For his part, Ennis said, “Like anyone else I’m concerned with the level of contamination. That’s why we spent $45,000 to have an engineer come in and map out the situation.”
Ennis says that after drilling bore holes, and taking soil samples, Raymond Donahue of Environmental Consultants Inc. concluded the site could be returned to “pristine condition” using one of two methods. The first approach, which would cost Ennis about $35,000, would be to scrape the topsoil into a pile and infuse it with contaminate eating microbes. That process would take years to complete.

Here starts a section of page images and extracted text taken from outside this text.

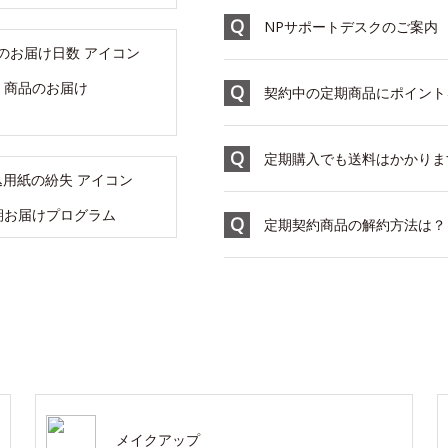
NPサポートデスクのご案内
商品のお届け
契約中の定期商品にポイント
定期購入でも送料はかかりま
期お届けプログラム
定期契約商品の解約方法は？
メイクアップ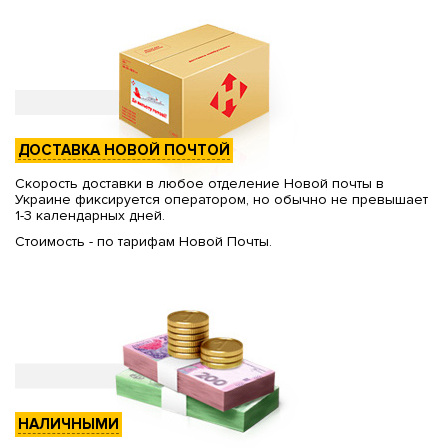
ДОСТАВКА НОВОЙ ПОЧТОЙ
Скорость доставки в любое отделение Новой почты в
Украине фиксируется оператором, но обычно не превышает
1-3 календарных дней.
Стоимость - по тарифам Новой Почты.
НАЛИЧНЫМИ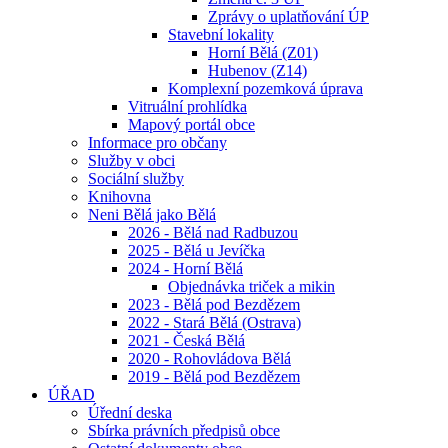
Zprávy o uplatňování ÚP
Stavební lokality
Horní Bělá (Z01)
Hubenov (Z14)
Komplexní pozemková úprava
Vitruální prohlídka
Mapový portál obce
Informace pro občany
Služby v obci
Sociální služby
Knihovna
Neni Bělá jako Bělá
2026 - Bělá nad Radbuzou
2025 - Bělá u Jevíčka
2024 - Horní Bělá
Objednávka triček a mikin
2023 - Bělá pod Bezdězem
2022 - Stará Bělá (Ostrava)
2021 - Česká Bělá
2020 - Rohovládova Bělá
2019 - Bělá pod Bezdězem
ÚŘAD
Úřední deska
Sbírka právních předpisů obce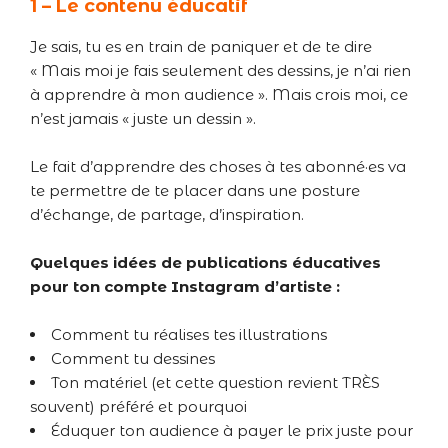
1 – Le contenu éducatif
Je sais, tu es en train de paniquer et de te dire
« Mais moi je fais seulement des dessins, je n’ai rien
à apprendre à mon audience ». Mais crois moi, ce
n’est jamais « juste un dessin ».
Le fait d’apprendre des choses à tes abonné·es va
te permettre de te placer dans une posture
d’échange, de partage, d’inspiration.
Quelques idées de publications éducatives
pour ton compte Instagram d’artiste :
Comment tu réalises tes illustrations
Comment tu dessines
Ton matériel (et cette question revient TRÈS
souvent) préféré et pourquoi
Éduquer ton audience à payer le prix juste pour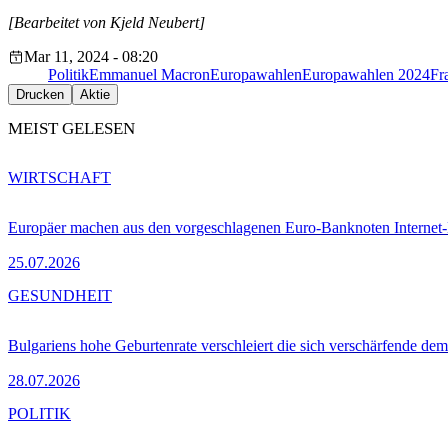
[Bearbeitet von Kjeld Neubert]
Mar 11, 2024 - 08:20
Politik
Emmanuel Macron
Europawahlen
Europawahlen 2024
Fr
Drucken
Aktie
MEIST GELESEN
WIRTSCHAFT
Europäer machen aus den vorgeschlagenen Euro-Banknoten Interne
25.07.2026
GESUNDHEIT
Bulgariens hohe Geburtenrate verschleiert die sich verschärfende dem
28.07.2026
POLITIK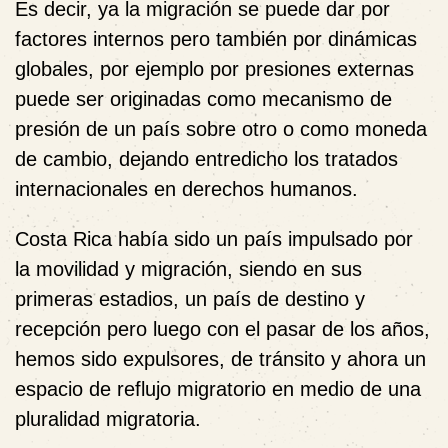
Es decir, ya la migración se puede dar por
factores internos pero también por dinámicas
globales, por ejemplo por presiones externas
puede ser originadas como mecanismo de
presión de un país sobre otro o como moneda
de cambio, dejando entredicho los tratados
internacionales en derechos humanos.
Costa Rica había sido un país impulsado por
la movilidad y migración, siendo en sus
primeras estadios, un país de destino y
recepción pero luego con el pasar de los años,
hemos sido expulsores, de tránsito y ahora un
espacio de reflujo migratorio en medio de una
pluralidad migratoria.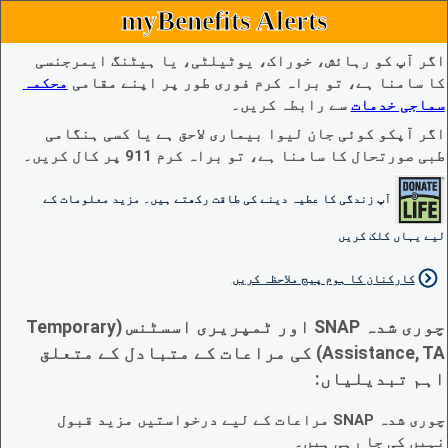
myBenefits Alerts
اگر آپ کو رہائش، خوراک، یوٹیلٹی، یا ہیٹنگ ایمرجنسی
کا سامنا ہے، تو براہ کرم فوری طور پر اپنے مقامی
محکمہ
سماجی خدمات
سے رابطہ کریں۔
اگر آپکو کوئی جان لیوا بیماری لاحق ہے یا کسی ہنگامی
طبی صورتحال کا سامنا ہے، تو براہ کرم 911 پر کال کریں۔
آپ زندگی کا عطیہ دینے کی طاقت رکھتے ہیں۔ مزید معلومات کے
لیے یہاں کلک کریں
کارکنان کا ہوم پیج ملاحظہ کریں
چوری شدہ SNAP اور ٹمپریری اسسٹنس (Temporary
Assistance, TA) کی مراعات کے متبادل کے متعلق
اہم تبدیلیاں:
چوری شدہ SNAP مراعات کے لیے درخواستیں مزید قبول
نہیں کی جا رہی ہیں۔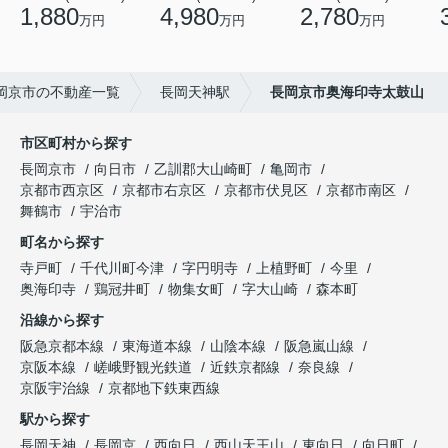
1,880
4,980
2,780
万円
万円
万円
岡京市の不動産一覧
長岡天神駅
長岡京市奥海印寺太鼓山
市区町村から探す
長岡京市
向日市
乙訓郡大山崎町
亀岡市
京都市西京区
京都市右京区
京都市伏見区
京都市南区
舞鶴市
宇治市
町名から探す
寺戸町
千代川町今津
字円明寺
上植野町
今里
奥海印寺
鶏冠井町
物集女町
字大山崎
森本町
沿線から探す
阪急京都本線
東海道本線
山陰本線
阪急嵐山線
京阪本線
嵯峨野観光鉄道
近鉄京都線
奈良線
京阪宇治線
京都地下鉄東西線
駅から探す
長岡天神
長岡京
西向日
西山天王山
東向日
向日町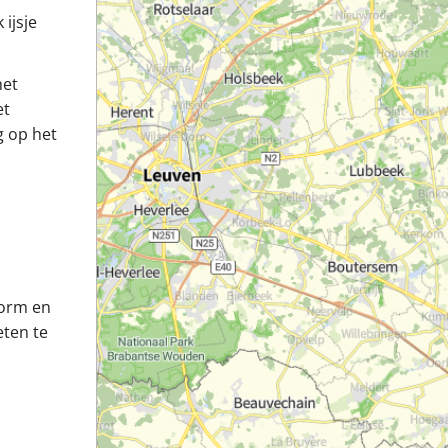
ijsje
het
et
g op het
vorm en
eten te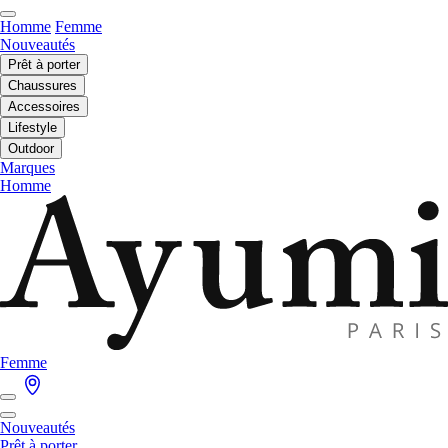
Homme
Femme
Nouveautés
Prêt à porter
Chaussures
Accessoires
Lifestyle
Outdoor
Marques
Homme
Femme
Nouveautés
Prêt à porter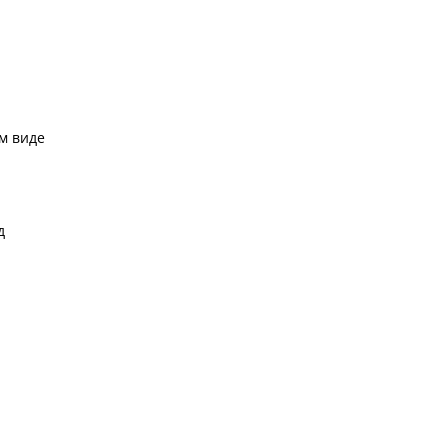
м виде
д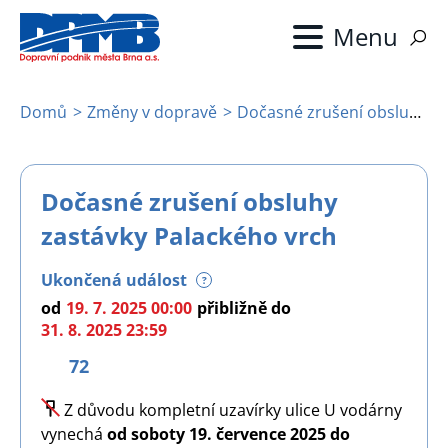
Přejít
k
hlavnímu
obsahu
Domů
Změny v dopravě
Dočasné zrušení obsluhy zastávky Palackého vrch
Drobečková
navigace
Dočasné zrušení obsluhy
zastávky Palackého vrch
Ukončená událost
?
od
19. 7. 2025 00:00
přibližně
do
31. 8. 2025 23:59
72
Image
Z důvodu kompletní uzavírky ulice U vodárny
vynechá
od soboty 19. července 2025 do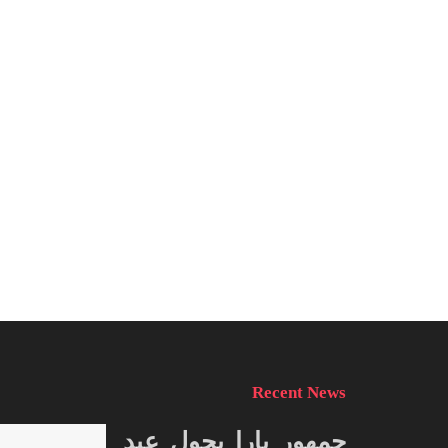
Recent News
جمهور يارا يحول عيد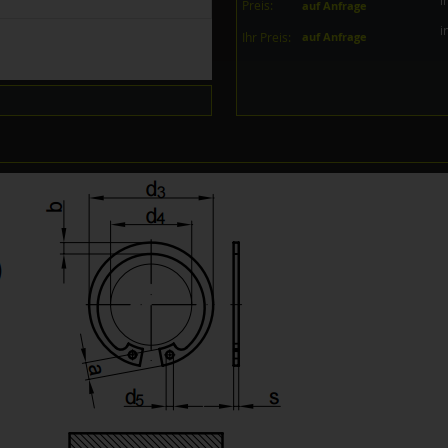
i
Preis:
auf Anfrage
i
Ihr Preis:
auf Anfrage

The second cleanup method, which would cost approximately $80,000 and could be completed in a matter of months, involves scraping the topsoil off and having it hauled away to be recycled. Either approach would force the wrecking yard to shut down, thereby forcing Larson out of business, and denying both men the incomes they presently derive from the property.
So, until the government forces some sort of action, there’s no motivation for Larson or Ennis to do anything other than prevent further contamination. “You do what the law requires,” Ennis said, “and that’s what we’re doing.”
As for the possible contamination of Little Minter Creek, Ennis said, “Little Minter I don’t think is affected. I haven’t tested it and I don’t think the county has. We haven’t been cited for contaminating the creek.”
Given the fact that the adjacent fire station recently sold for nearly half-a-million dollars, Ennis admits his property could be worth as much as $1.5 million. He said they don’t have any “near term plans” to sell the wrecking yard, but they would have to sell it if forced to close it.